Here's how to avoid those mistakes:
Check the symbols: Most U.S. stocks have three- or four-letter ticker symbols, some of which can sound confusingly similar. Check the symbols carefully, especially if it ends in the letter "Q."
When a company enters bankruptcy, a "Q" is often added to its ticker symbol. That's your tip-off that the stock is risky.
Ask 'why me?': Prior to a company going public and actually issuing shares, scam artists may try to entice unsuspecting investors into "exclusive," pre-IPO offers that supposedly no one else can obtain. These come-ons can arrive by phone, email and tweets, or online via social media sites or investing blogs.
"When somebody comes to you with a deal, you need to ask some hard-hitting questions: Why me?
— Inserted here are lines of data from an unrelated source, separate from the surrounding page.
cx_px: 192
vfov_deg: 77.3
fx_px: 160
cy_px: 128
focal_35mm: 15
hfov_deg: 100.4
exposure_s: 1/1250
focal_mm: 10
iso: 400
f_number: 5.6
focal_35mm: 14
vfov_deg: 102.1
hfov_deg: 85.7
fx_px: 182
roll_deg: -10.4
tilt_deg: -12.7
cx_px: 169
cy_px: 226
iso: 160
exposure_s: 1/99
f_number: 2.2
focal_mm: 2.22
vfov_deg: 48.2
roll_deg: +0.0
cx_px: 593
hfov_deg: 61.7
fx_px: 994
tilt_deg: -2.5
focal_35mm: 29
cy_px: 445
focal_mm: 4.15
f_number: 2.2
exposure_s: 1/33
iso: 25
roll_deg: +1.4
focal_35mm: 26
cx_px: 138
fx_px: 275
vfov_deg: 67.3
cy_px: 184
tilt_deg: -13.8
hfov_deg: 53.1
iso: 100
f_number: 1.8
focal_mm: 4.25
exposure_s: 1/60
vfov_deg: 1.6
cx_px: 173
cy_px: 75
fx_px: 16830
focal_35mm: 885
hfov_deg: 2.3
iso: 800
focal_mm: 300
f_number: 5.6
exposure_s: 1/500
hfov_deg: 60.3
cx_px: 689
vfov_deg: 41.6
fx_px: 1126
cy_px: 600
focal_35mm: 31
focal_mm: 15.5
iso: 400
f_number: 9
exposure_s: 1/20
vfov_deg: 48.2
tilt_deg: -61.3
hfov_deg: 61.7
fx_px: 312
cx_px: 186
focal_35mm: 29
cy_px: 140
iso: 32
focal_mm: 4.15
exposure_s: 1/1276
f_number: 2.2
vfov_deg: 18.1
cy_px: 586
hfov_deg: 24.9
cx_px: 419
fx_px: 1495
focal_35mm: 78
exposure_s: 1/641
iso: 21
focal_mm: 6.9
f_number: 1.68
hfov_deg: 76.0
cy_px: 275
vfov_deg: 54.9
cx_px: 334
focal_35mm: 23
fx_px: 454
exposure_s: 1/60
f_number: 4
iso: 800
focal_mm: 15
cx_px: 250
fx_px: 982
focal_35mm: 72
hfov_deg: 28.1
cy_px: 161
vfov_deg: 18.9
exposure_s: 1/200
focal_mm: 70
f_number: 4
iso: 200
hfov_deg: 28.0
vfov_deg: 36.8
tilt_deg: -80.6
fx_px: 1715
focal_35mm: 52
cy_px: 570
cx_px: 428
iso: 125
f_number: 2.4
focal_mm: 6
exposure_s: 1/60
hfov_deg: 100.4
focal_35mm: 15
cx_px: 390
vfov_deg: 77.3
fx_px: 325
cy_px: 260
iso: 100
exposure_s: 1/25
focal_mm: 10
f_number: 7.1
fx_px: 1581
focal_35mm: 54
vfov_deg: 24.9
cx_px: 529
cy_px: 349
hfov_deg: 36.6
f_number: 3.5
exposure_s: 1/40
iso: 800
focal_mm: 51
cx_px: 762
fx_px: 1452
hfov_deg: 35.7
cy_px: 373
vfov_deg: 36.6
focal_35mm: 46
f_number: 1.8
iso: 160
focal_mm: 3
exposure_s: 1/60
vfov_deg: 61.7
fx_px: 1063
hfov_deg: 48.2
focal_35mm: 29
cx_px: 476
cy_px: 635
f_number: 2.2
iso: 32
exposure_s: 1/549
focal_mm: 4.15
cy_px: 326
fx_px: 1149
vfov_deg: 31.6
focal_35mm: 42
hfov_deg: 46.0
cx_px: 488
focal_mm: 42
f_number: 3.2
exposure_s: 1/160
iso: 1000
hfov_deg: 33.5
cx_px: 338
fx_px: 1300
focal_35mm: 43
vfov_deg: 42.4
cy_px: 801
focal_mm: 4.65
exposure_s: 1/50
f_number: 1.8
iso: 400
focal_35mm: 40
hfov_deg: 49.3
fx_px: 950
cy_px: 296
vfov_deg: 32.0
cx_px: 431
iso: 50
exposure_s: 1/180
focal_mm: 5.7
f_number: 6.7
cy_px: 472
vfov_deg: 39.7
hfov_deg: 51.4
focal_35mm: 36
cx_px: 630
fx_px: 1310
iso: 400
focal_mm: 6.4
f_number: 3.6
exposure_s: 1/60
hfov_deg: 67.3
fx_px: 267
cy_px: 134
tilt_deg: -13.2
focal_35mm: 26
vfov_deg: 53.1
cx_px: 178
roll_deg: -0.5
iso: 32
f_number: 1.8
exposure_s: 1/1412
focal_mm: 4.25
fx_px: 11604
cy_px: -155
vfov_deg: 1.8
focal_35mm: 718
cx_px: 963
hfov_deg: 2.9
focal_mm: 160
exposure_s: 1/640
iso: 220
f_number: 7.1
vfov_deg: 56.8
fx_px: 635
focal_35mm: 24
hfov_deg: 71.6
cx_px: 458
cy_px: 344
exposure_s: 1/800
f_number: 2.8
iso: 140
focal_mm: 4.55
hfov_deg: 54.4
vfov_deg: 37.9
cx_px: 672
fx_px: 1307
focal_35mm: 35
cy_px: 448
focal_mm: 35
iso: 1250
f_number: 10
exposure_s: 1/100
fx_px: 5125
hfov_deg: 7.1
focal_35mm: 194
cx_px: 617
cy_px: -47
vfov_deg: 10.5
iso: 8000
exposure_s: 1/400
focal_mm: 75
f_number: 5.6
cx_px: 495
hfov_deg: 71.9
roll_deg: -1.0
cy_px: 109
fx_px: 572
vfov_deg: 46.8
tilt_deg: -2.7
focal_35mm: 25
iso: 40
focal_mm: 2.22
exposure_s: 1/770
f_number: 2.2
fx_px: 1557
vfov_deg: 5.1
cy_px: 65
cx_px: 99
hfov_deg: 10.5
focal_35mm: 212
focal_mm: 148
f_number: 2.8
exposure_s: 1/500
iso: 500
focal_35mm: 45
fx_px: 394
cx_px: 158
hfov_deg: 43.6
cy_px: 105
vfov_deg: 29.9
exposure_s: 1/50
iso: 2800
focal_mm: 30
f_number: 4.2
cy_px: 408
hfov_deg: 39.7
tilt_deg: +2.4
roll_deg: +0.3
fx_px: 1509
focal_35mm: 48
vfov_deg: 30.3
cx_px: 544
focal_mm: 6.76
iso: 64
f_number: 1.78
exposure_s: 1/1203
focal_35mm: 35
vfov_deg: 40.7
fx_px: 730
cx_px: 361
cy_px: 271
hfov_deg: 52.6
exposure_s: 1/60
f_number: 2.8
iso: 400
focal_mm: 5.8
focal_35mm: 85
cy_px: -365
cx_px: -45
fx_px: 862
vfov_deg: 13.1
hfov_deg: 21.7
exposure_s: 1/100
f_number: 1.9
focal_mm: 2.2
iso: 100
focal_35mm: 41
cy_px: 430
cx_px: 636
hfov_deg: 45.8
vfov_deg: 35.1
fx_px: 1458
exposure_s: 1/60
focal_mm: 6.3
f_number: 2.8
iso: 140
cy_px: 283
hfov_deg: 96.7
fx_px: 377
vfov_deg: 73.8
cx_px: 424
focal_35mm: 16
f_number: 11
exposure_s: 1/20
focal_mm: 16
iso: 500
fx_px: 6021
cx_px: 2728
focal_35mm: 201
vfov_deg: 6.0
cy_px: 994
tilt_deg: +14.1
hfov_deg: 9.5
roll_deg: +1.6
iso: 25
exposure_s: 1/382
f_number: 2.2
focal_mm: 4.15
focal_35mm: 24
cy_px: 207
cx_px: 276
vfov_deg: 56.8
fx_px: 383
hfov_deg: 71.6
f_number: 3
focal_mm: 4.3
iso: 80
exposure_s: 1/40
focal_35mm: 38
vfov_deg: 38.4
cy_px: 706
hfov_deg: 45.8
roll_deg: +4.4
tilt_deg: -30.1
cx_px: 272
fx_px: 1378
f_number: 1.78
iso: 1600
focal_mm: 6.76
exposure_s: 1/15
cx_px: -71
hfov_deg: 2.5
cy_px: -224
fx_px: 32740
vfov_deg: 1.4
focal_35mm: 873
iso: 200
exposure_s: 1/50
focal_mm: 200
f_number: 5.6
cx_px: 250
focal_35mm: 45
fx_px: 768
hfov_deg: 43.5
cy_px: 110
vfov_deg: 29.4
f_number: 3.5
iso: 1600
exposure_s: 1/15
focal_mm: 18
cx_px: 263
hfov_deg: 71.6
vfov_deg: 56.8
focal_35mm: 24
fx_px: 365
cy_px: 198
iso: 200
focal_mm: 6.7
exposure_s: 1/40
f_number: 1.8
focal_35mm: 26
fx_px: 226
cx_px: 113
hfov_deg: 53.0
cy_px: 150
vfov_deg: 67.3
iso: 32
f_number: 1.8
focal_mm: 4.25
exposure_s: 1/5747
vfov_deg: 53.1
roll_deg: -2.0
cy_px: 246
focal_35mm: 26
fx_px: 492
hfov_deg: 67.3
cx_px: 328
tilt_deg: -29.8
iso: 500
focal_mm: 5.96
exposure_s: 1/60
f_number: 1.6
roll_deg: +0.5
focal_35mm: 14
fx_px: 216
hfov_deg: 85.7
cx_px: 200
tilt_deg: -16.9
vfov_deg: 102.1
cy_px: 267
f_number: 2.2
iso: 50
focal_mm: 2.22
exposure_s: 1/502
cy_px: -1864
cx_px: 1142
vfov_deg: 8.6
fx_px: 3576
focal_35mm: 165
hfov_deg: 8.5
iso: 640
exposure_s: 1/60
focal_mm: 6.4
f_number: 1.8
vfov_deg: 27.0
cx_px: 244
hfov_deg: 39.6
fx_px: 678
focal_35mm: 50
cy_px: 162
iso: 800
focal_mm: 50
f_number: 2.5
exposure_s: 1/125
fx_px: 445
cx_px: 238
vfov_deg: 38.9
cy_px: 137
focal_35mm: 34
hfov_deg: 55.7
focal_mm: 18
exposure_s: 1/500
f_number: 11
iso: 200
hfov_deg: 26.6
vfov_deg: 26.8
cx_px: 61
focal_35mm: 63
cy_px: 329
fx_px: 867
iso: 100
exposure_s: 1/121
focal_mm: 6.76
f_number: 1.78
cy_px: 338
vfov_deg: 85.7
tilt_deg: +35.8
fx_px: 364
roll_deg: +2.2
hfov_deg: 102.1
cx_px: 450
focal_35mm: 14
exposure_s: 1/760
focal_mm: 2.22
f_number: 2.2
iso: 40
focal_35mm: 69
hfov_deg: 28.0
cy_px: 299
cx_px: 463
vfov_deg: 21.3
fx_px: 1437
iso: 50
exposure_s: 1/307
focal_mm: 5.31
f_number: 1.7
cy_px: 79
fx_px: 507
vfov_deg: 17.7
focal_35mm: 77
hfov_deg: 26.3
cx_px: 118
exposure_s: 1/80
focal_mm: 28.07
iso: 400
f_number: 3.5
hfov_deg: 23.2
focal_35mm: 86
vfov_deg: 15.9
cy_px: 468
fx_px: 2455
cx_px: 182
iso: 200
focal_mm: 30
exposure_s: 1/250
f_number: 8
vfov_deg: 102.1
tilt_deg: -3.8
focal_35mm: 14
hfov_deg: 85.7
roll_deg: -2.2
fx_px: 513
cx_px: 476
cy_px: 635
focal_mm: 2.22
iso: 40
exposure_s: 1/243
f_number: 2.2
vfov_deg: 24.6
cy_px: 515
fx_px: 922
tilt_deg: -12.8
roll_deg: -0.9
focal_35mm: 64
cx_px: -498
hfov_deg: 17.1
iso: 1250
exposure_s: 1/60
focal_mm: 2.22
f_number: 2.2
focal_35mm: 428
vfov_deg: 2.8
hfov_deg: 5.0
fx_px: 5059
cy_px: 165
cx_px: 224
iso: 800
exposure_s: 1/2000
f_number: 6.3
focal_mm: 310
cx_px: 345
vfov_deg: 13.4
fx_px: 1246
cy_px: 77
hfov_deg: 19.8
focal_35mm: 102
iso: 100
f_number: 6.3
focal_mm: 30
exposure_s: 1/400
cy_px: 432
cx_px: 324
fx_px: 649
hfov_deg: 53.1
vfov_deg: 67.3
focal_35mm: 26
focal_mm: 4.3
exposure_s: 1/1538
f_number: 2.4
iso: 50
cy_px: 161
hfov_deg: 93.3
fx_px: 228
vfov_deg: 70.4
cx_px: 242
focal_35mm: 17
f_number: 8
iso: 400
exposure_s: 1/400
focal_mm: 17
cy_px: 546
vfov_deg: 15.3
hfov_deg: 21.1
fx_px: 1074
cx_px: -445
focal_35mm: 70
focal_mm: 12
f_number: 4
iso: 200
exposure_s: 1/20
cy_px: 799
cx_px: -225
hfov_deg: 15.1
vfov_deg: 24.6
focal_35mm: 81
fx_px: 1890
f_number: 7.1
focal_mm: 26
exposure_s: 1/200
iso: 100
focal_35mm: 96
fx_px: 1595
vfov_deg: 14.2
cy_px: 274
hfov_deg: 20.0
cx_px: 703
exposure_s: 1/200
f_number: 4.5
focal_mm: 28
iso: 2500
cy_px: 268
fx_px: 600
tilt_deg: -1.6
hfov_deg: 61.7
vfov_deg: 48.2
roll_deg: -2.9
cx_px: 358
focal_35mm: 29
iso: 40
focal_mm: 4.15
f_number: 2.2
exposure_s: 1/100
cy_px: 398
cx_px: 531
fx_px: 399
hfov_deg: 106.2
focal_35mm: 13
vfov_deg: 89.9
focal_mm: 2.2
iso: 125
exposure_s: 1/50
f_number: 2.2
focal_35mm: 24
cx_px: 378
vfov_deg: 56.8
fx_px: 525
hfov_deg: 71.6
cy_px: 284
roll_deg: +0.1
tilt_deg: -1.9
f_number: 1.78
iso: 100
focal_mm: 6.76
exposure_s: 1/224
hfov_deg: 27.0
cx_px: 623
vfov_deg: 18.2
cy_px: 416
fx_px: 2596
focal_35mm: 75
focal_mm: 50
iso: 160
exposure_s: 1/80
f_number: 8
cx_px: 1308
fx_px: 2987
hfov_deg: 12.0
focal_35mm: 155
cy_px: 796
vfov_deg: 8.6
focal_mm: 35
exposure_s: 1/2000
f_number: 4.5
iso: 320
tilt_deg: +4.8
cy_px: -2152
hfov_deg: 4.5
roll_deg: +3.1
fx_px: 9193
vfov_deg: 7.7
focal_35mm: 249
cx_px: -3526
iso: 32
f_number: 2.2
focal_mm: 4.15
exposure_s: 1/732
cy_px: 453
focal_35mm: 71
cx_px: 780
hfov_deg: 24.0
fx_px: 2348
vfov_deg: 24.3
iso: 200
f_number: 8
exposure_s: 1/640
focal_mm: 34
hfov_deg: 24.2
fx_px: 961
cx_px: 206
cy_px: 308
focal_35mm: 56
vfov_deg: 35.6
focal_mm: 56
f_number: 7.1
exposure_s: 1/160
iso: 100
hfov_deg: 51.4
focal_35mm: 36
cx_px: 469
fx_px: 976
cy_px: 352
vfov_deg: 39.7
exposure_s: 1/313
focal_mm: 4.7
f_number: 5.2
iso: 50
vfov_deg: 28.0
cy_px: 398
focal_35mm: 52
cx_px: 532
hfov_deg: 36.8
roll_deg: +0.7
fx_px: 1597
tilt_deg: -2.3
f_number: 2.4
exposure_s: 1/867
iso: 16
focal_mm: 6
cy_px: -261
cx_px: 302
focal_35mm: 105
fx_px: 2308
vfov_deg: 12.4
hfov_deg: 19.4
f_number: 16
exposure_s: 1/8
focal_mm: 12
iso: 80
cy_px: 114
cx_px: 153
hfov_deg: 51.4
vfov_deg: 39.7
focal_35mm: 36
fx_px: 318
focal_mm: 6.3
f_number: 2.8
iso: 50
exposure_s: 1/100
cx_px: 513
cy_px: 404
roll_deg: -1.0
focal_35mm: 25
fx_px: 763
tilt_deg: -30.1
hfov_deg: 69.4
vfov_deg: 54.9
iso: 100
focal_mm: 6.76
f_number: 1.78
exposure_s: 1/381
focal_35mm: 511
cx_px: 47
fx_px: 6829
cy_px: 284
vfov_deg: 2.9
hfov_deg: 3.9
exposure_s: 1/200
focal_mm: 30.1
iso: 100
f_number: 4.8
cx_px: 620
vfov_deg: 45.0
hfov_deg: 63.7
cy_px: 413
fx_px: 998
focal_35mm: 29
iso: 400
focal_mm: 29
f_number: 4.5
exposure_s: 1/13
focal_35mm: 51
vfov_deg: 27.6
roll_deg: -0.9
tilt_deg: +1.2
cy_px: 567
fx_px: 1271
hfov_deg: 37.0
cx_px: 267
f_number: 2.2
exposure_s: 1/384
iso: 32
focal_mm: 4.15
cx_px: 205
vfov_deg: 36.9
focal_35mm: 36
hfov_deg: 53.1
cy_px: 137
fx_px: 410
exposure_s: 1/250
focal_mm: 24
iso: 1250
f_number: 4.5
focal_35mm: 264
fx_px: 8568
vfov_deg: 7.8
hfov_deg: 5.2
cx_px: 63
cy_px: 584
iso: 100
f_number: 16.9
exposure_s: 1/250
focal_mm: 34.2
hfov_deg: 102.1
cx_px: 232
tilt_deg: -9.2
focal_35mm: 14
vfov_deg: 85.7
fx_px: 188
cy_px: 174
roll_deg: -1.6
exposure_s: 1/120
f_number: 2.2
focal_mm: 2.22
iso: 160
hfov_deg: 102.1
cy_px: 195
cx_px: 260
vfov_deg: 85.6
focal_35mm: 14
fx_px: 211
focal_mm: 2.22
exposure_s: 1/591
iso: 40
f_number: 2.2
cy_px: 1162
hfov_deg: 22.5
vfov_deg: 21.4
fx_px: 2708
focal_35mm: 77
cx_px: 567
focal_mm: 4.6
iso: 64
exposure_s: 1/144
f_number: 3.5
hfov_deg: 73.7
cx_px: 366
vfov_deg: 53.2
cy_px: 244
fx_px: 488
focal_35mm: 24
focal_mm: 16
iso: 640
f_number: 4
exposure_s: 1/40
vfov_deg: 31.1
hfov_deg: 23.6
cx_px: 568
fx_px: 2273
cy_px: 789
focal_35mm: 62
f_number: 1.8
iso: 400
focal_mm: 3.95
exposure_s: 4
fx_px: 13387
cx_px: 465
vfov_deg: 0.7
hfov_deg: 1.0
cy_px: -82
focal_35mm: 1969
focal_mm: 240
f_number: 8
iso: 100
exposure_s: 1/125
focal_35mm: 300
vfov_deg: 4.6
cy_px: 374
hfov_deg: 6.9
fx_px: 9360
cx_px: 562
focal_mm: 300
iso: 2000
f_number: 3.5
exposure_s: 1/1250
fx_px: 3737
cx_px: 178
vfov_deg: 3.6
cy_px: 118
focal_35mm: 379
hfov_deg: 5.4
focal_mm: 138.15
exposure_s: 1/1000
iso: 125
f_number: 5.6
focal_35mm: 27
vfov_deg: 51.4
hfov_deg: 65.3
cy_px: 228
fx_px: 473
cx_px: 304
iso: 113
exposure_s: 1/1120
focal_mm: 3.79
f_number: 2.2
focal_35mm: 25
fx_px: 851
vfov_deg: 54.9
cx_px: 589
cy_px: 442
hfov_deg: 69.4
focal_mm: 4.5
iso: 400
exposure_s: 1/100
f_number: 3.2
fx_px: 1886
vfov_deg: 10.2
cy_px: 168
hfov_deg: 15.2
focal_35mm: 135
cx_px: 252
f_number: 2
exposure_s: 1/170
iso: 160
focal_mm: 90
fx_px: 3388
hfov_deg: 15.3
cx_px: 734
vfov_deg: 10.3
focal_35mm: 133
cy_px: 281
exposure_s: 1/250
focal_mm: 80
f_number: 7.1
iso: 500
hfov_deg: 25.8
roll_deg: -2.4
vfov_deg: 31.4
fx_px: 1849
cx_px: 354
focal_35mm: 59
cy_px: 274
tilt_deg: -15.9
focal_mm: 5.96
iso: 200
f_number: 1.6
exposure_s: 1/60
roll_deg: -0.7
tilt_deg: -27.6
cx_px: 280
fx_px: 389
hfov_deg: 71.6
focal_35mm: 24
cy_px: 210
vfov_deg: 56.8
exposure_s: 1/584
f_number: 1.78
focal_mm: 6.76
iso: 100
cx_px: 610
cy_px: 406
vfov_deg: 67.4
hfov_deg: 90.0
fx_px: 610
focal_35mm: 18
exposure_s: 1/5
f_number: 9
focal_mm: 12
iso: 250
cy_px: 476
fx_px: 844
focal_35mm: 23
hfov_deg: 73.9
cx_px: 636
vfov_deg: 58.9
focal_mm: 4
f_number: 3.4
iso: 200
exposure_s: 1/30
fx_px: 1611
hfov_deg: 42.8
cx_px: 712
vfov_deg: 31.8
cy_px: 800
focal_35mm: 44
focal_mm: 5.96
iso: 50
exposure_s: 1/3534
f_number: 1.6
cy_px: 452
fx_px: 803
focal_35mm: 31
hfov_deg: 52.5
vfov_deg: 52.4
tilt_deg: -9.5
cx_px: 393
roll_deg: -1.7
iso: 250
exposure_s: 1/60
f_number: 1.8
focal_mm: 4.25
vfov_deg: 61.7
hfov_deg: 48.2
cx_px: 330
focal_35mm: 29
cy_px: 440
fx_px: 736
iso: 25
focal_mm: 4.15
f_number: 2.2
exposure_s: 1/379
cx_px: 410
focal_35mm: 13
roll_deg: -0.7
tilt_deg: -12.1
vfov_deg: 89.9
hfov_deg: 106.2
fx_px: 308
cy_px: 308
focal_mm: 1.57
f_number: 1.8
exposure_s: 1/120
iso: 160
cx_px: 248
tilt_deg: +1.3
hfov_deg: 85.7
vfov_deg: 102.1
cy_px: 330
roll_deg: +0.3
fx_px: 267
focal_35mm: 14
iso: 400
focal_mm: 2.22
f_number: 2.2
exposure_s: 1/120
Why would they give me this opportunity?" Walsh said, especially when the offers are unsolicited.
Check the licensing: "So often, the frauds we see are unregistered professionals selling unregistered securities," said Walsh. Use FINRA's Broker Check, at http://brokercheck.finra.org, to be sure the investment broker is registered and doesn't have a serious complaint history.
If it's an IPO, check that it's registered with the Securities and Exchange Commission.
Know where it trades: If a company is listed on the NYSE or Nasdaq, there are certain standards of financial soundness that must be met in order to be listed.
Do your research: Check the SEC's EDGAR database to get details on a company's revenue, growth projections and history. Read the company's prospectus. Remember that just because a company has registered with the SEC does not mean it's necessarily a good investment.